== Segment start ==

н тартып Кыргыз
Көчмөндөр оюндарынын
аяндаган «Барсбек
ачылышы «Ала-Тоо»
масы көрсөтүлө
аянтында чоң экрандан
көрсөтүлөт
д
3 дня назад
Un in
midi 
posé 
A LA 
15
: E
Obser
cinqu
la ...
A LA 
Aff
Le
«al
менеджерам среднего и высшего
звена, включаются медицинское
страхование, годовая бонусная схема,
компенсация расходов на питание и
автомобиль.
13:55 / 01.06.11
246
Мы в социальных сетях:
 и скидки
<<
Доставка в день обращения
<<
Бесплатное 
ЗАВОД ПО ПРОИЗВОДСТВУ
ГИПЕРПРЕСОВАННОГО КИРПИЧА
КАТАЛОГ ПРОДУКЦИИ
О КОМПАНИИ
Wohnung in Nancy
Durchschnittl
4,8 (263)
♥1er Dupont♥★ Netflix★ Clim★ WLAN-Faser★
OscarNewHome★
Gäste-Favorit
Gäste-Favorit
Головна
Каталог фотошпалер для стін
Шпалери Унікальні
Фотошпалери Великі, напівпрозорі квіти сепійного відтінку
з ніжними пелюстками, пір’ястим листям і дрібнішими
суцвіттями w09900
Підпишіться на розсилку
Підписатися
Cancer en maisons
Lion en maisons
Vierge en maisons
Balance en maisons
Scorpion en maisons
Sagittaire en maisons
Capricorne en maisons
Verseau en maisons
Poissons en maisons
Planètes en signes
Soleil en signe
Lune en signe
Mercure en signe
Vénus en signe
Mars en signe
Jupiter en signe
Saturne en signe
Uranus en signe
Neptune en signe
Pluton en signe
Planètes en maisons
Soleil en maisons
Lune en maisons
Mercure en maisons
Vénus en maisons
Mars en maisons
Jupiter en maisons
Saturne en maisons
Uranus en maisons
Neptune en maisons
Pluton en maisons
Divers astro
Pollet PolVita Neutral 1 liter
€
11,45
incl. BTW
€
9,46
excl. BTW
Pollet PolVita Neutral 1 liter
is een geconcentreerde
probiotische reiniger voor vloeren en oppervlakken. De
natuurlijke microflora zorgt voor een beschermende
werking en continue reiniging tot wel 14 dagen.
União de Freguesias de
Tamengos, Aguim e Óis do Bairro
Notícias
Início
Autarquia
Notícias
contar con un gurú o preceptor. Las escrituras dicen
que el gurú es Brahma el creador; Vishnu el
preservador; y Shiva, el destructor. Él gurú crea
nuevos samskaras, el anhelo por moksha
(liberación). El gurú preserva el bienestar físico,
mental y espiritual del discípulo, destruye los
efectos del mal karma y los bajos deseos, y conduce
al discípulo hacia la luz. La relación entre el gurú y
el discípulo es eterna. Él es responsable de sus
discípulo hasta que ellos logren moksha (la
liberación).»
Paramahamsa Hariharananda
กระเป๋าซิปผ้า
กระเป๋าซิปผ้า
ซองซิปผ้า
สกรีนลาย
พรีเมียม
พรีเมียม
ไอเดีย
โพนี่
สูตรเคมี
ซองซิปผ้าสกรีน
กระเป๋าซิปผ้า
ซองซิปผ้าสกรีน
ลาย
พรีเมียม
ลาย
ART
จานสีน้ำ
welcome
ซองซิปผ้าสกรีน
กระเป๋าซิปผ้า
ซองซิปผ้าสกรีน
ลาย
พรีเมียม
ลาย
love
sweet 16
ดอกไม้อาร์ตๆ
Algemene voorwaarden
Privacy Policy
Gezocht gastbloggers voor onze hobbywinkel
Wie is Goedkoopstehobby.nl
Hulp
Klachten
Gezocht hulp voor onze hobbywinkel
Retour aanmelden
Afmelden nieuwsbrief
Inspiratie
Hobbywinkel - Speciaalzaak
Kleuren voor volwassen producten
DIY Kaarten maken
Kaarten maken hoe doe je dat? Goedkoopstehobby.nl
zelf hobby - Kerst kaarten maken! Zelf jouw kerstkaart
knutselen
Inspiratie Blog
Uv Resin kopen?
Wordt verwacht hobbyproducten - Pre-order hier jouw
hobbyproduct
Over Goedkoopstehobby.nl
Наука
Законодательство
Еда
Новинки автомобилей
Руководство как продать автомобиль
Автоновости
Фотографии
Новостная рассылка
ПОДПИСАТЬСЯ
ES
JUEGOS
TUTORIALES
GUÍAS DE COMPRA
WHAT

== Segment end ==
== Segment start ==

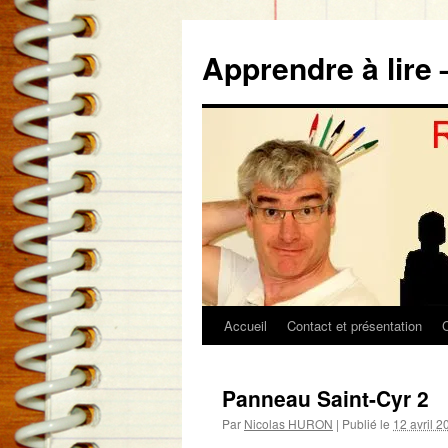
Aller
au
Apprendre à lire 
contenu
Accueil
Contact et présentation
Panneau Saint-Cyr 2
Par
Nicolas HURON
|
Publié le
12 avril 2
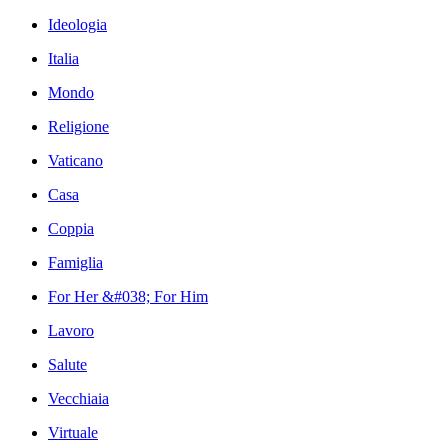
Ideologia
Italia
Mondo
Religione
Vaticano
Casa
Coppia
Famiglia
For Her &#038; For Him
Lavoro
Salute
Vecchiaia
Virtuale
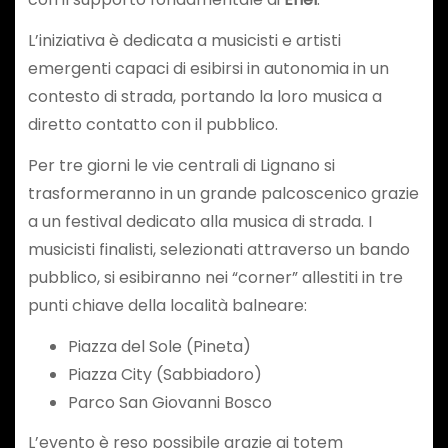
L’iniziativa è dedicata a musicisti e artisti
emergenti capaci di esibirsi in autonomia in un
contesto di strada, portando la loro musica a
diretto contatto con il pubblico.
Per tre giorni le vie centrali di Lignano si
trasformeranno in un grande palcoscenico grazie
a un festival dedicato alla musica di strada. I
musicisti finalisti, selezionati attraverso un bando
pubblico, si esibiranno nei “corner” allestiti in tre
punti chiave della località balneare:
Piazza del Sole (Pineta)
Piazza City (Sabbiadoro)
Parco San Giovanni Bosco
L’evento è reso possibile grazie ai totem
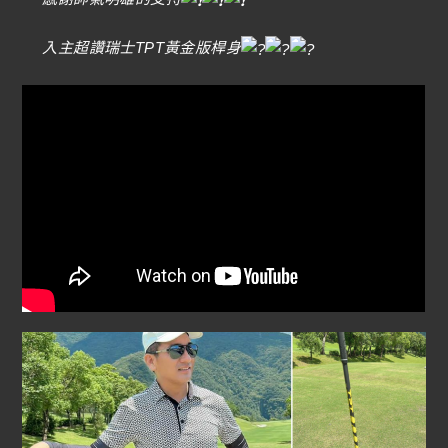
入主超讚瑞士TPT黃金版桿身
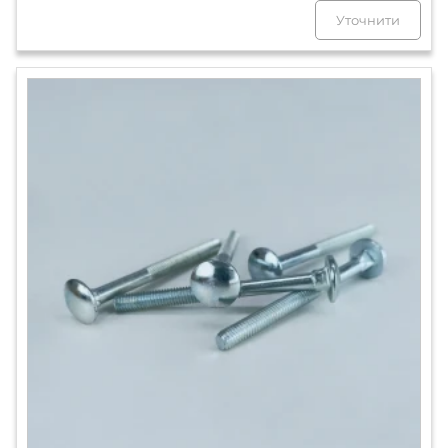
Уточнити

== Segment end ==
== Segment start ==

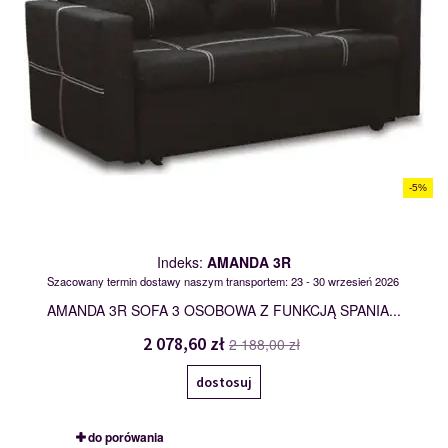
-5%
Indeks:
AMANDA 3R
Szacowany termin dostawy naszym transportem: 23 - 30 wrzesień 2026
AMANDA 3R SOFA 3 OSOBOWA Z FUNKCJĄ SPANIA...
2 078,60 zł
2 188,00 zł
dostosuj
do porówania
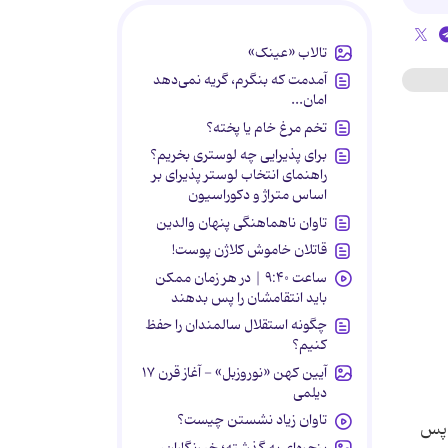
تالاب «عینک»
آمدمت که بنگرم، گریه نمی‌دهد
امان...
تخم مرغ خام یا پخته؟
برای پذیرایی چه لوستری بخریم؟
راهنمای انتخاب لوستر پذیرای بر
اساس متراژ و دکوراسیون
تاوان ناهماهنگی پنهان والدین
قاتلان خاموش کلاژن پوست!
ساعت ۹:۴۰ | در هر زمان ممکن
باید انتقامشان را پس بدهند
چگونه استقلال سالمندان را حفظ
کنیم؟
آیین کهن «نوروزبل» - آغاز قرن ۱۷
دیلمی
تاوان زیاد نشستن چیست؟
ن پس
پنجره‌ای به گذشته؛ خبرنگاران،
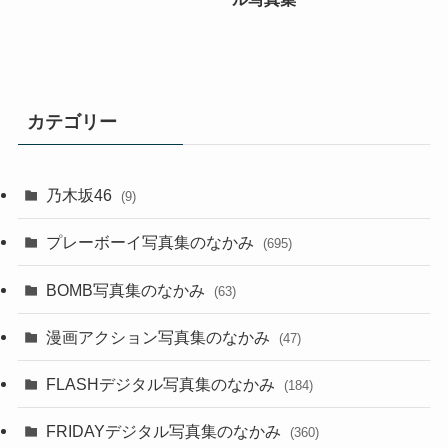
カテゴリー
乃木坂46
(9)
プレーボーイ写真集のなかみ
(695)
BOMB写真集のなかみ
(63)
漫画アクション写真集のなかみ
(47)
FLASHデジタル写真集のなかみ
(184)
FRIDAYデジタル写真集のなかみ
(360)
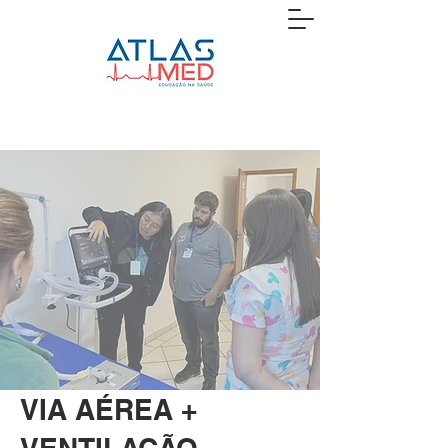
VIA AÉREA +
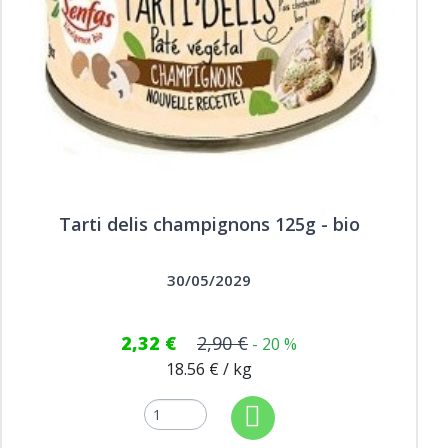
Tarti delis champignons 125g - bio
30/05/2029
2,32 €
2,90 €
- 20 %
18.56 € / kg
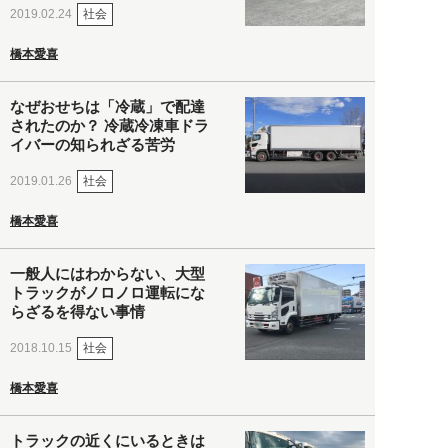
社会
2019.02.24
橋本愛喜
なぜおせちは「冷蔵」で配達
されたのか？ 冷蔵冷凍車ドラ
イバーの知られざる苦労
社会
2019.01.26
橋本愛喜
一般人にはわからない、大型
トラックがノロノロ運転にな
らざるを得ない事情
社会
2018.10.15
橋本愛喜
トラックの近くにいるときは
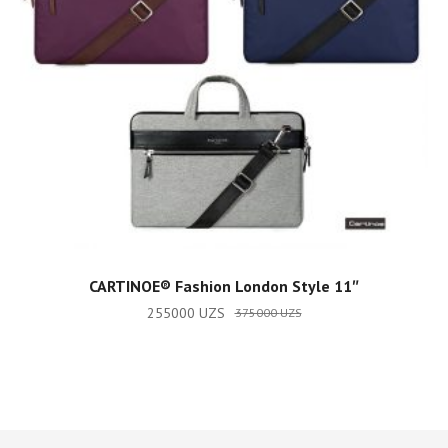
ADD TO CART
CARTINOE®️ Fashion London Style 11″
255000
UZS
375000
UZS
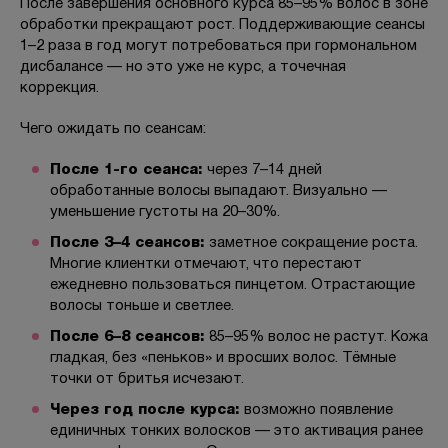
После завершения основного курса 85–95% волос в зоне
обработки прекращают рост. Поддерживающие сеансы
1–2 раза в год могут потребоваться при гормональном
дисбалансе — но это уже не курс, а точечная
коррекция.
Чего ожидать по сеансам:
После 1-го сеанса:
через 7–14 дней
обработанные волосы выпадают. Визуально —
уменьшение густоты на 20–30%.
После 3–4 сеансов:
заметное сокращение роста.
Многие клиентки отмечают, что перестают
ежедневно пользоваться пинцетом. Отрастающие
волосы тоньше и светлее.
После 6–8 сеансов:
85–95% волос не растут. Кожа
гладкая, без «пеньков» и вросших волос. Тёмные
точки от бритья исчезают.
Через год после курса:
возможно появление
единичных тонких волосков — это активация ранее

== Segment end ==

TO DO: Convert the record lines into a Markdown table with the columns No. and Record line. Start at the line that has "ADD TO CART", stop after the line that has "единичных тонких волосков", number each row, skip blank lines, and leave the pictures out.

FINAL ANSWER:
| No. | Record line |
|---|---|
| 1 | ADD TO CART |
| 2 | CARTINOE®️ Fashion London Style 11″ |
| 3 | 255000 |
| 4 | UZS |
| 5 | 375000 |
| 6 | UZS |
| 7 | После завершения основного курса 85–95% волос в зоне |
| 8 | обработки прекращают рост. Поддерживающие сеансы |
| 9 | 1–2 раза в год могут потребоваться при гормональном |
| 10 | дисбалансе — но это уже не курс, а точечная |
| 11 | коррекция. |
| 12 | Чего ожидать по сеансам: |
| 13 | После 1-го сеанса: |
| 14 | через 7–14 дней |
| 15 | обработанные волосы выпадают. Визуально — |
| 16 | уменьшение густоты на 20–30%. |
| 17 | После 3–4 сеансов: |
| 18 | заметное сокращение роста. |
| 19 | Многие клиентки отмечают, что перестают |
| 20 | ежедневно пользоваться пинцетом. Отрастающие |
| 21 | волосы тоньше и светлее. |
| 22 | После 6–8 сеансов: |
| 23 | 85–95% волос не растут. Кожа |
| 24 | гладкая, без «пеньков» и вросших волос. Тёмные |
| 25 | точки от бритья исчезают. |
| 26 | Через год после курса: |
| 27 | возможно появление |
| 28 | единичных тонких волосков — это активация ранее |